Published: Wed 8 Mar 2006 09:01 PM
Proposals to strengthen UN management will benefit all, Annan tells staff
Secretary-General Kofi Annan assured hundreds of United Nations staff members packed in a conference room at UN Headquarters in New York – as well as those watching via webcast – that the radical reform proposals he put forward today will strengthen the Organization to the benefit of all.
“Relax, nobody is here to take your jobs away,” Mr. Annan said, departing from prepared remarks and responding instead to the restive mood in the room.
The Secretary-General, who earlier had presented his report, “Investing in the United Nations: For a Stronger Organization Worldwide,” to the General Assembly, pointed out that the UN has more than twice as many civilian staff in the field as at Headquarters, and said his proposals “seek to ensure that our systems and staffing keep pace with this shift.”
At the same time, he reassured the Headquarters-based staff that, “There is much in the report that should strengthen your work, too.”
Seeking to dispel any possible misunderstandings, he stressed that the reform effort is “not being undertaken at the behest of any one Member State or a small group of them” but is instead “driven by the wishes of the entire membership – which I know all of us share – to have a truly effective United Nations.”
The report is not “simply a reaction to the recent problems we have experienced in procurement or in the oil-for-food programme” nor is it “a cost-cutting exercise,” he added. On the contrary, the report argues that there has been a massive underinvestment in the United Nations. “A failure to invest will lead to even higher costs in the long run.”
Mr.

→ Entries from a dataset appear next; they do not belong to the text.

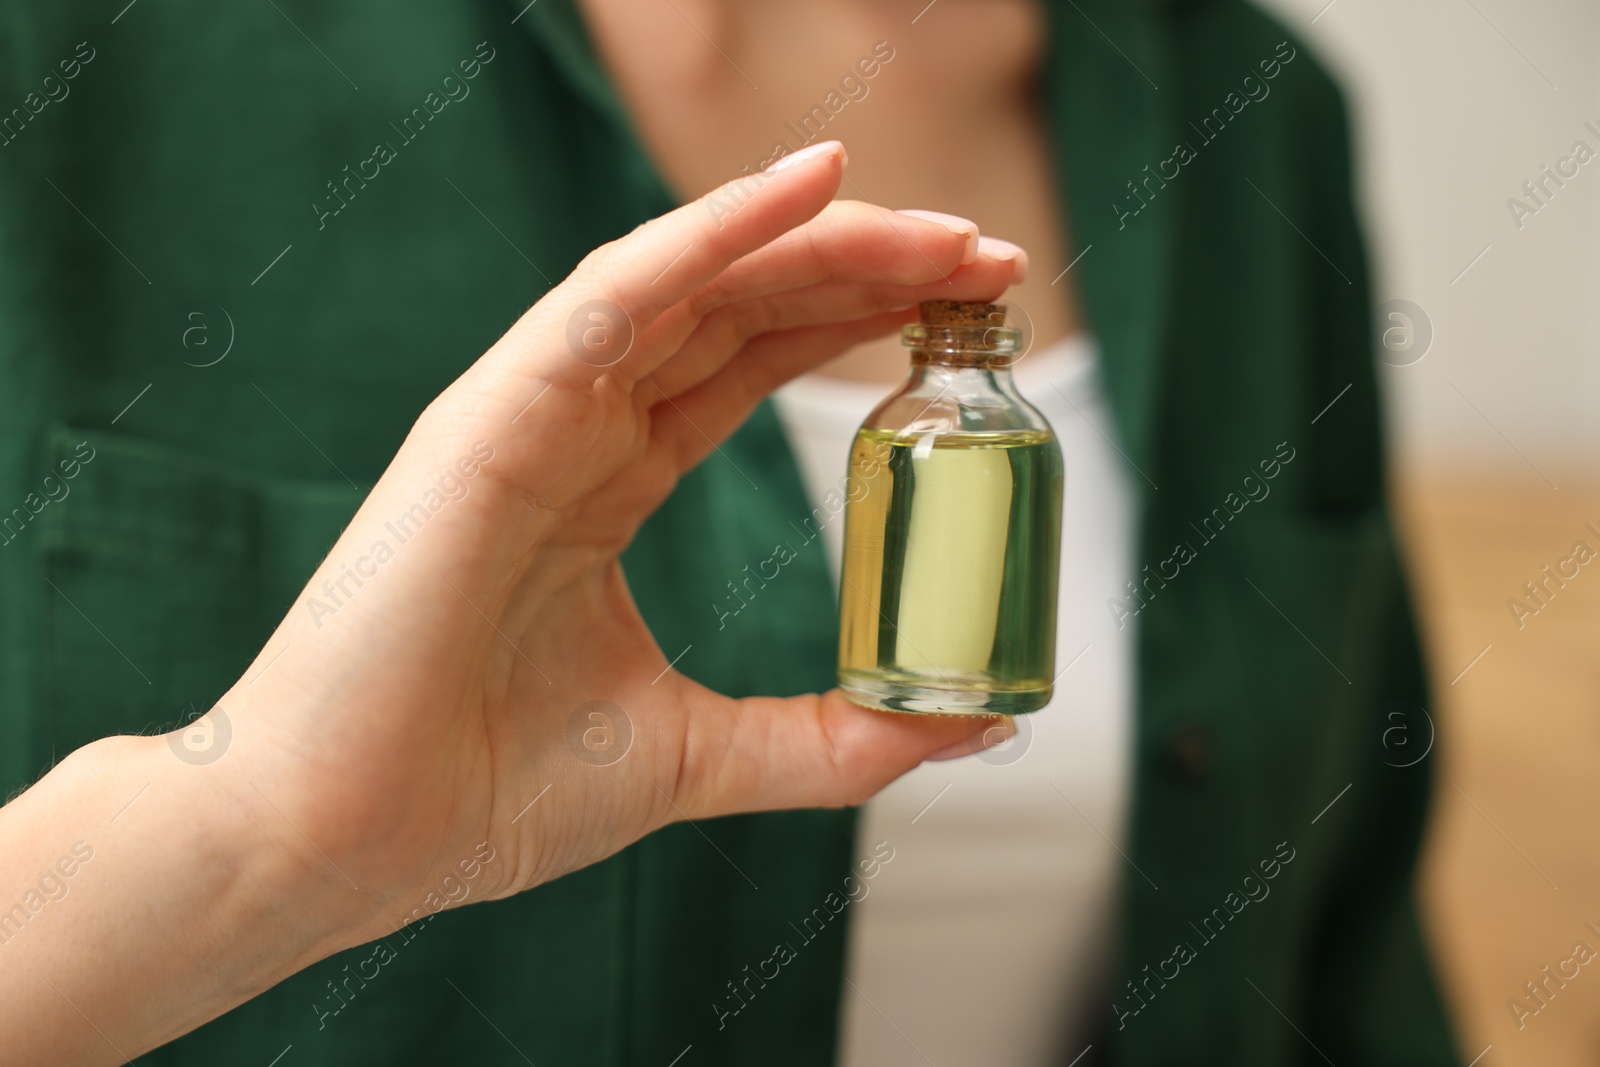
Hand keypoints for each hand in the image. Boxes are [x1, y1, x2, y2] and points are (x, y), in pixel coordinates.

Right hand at [230, 141, 1021, 917]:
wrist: (346, 841)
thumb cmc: (485, 792)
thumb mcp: (701, 755)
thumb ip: (833, 738)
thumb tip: (970, 724)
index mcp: (606, 481)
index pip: (749, 363)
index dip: (856, 324)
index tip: (969, 315)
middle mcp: (572, 425)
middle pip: (738, 305)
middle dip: (867, 269)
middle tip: (985, 259)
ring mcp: (528, 411)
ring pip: (690, 281)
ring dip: (820, 240)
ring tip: (940, 233)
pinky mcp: (488, 419)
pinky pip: (614, 297)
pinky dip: (712, 234)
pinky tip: (813, 191)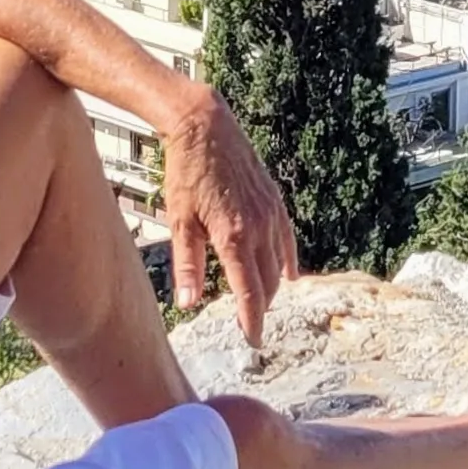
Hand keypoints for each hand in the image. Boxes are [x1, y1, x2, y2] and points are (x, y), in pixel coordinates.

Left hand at [156, 84, 296, 350]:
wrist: (205, 126)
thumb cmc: (186, 172)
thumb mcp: (179, 220)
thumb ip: (187, 264)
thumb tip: (188, 303)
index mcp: (233, 237)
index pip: (249, 292)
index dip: (252, 321)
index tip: (253, 342)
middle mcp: (259, 227)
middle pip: (266, 283)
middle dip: (259, 307)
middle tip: (249, 326)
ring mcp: (270, 213)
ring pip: (278, 264)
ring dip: (270, 287)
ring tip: (259, 304)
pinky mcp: (274, 200)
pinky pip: (287, 240)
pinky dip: (287, 261)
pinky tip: (288, 276)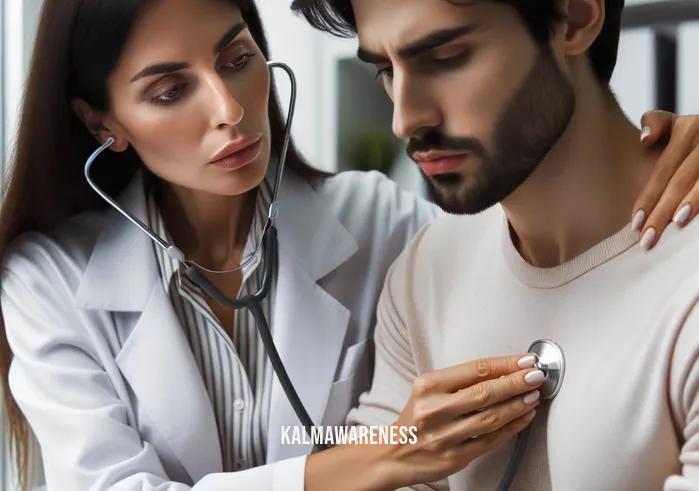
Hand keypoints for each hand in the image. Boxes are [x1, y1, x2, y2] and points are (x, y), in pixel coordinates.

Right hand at [381, 354, 542, 487]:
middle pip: (485, 392)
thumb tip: (503, 371)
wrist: (395, 453)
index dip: (505, 364)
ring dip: (517, 406)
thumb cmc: (417, 418)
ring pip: (490, 418)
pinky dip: (511, 428)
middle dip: (516, 383)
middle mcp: (435, 409)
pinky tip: (523, 418)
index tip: (525, 361)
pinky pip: (490, 441)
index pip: (475, 369)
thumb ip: (460, 381)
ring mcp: (445, 435)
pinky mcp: (454, 457)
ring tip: (533, 396)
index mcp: (428, 386)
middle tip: (535, 376)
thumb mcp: (428, 390)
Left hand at [633, 111, 698, 248]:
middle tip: (647, 238)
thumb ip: (656, 123)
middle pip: (681, 180)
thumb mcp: (675, 122)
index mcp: (688, 129)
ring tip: (676, 225)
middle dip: (663, 211)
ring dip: (692, 205)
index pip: (663, 170)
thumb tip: (644, 138)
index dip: (648, 197)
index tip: (635, 224)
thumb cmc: (692, 133)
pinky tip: (697, 223)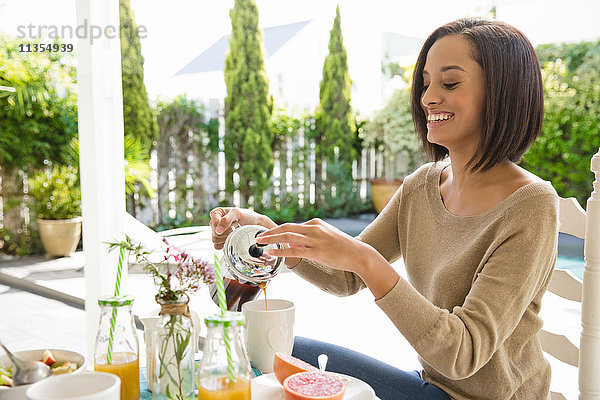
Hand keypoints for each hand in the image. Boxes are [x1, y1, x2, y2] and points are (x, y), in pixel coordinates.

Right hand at [209, 207, 275, 249]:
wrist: (254, 224)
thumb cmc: (246, 216)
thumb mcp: (237, 213)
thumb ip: (226, 220)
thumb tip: (217, 231)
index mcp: (217, 213)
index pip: (213, 222)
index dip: (221, 225)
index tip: (231, 224)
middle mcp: (215, 222)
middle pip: (214, 232)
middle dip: (225, 232)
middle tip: (234, 228)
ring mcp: (217, 232)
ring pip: (215, 240)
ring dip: (226, 238)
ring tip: (233, 232)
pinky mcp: (220, 241)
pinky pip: (217, 246)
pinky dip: (225, 244)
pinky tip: (231, 238)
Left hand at [255, 218, 372, 272]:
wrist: (358, 254)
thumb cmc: (342, 247)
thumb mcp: (325, 236)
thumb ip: (309, 238)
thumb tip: (293, 243)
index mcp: (315, 223)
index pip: (293, 226)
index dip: (278, 230)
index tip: (268, 235)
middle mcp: (314, 229)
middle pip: (286, 228)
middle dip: (270, 232)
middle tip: (258, 236)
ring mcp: (315, 240)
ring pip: (288, 237)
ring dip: (271, 239)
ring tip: (260, 242)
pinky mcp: (316, 252)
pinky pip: (294, 250)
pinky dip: (281, 251)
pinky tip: (272, 253)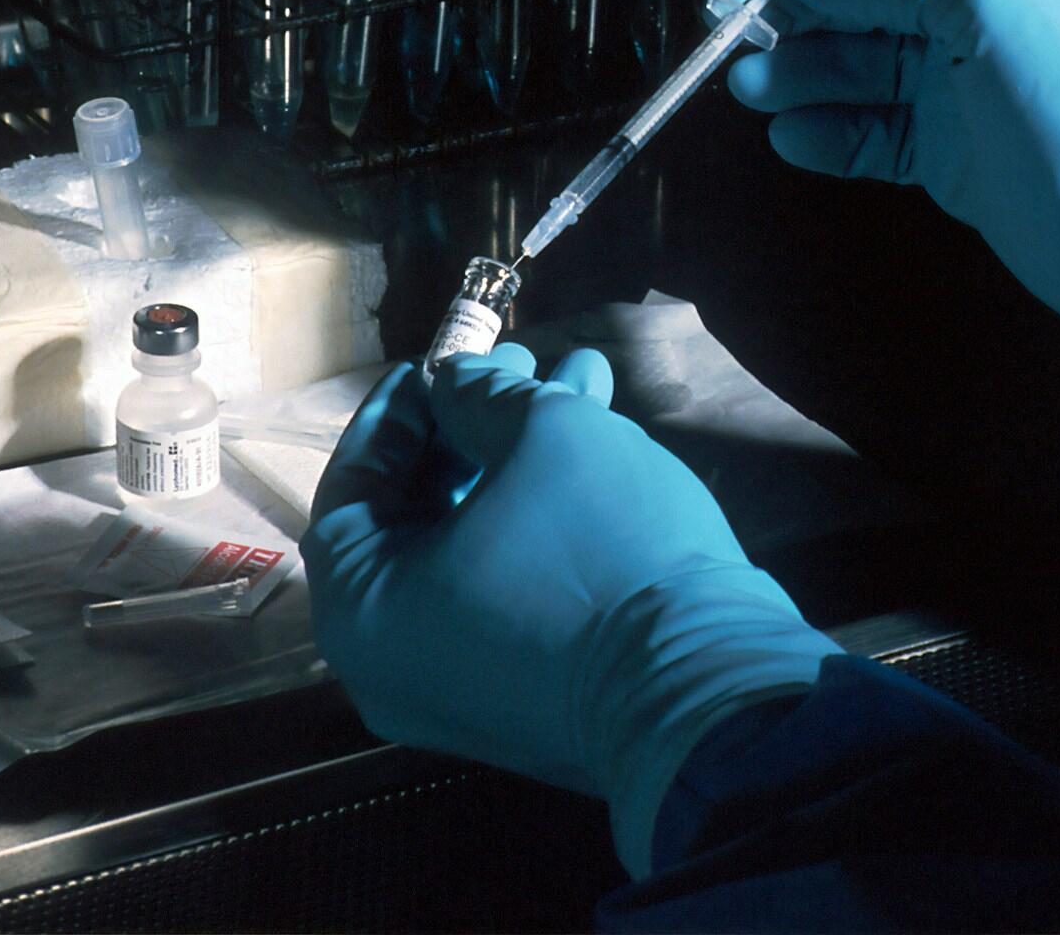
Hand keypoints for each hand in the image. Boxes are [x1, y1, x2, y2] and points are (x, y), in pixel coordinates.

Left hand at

Annan, the first Secretary-General to be chosen from the world body’s staff, said he was fully aware of its shortcomings. “As someone who began in the UN system as a P-1, I am very familiar with many of these problems,” he said. “I would guess everyone in this room has an unsettling story to tell either about themselves or a colleague.”
Acknowledging staff concerns about proposals for outsourcing and “off-shoring” – the practice of using UN staff located in more cost-effective areas – he said no decisions have been taken. “Certainly, core functions must be done by international civil servants,” he said. “But we would be irresponsible not to explore our options for activities which are not core, and which could be done as well or better elsewhere.”
A global organization “must at least ask itself whether it is right for such a large proportion of its staff and their activities, with the economic benefits that flow from them, to be crowded into the richest city of our richest member state, where rents and real estate prices are among the highest in the world,” he added.
“As the report tells the Member States, ‘Against the odds, a dedicated staff have delivered more every year.’ We must shorten those odds,” he said.
During a question and answer session that followed the Secretary-General’s opening remarks, several staff members called attention to their personal situations – some on tenuous contracts, others with extensive field experience – and asked how the report would affect their status. Mr. Annan, joined by Deputy Secretary-General Louise Fréchette, pointed out that the staff complaints illustrated the need for reform and that the report sought to address a number of those very same problems.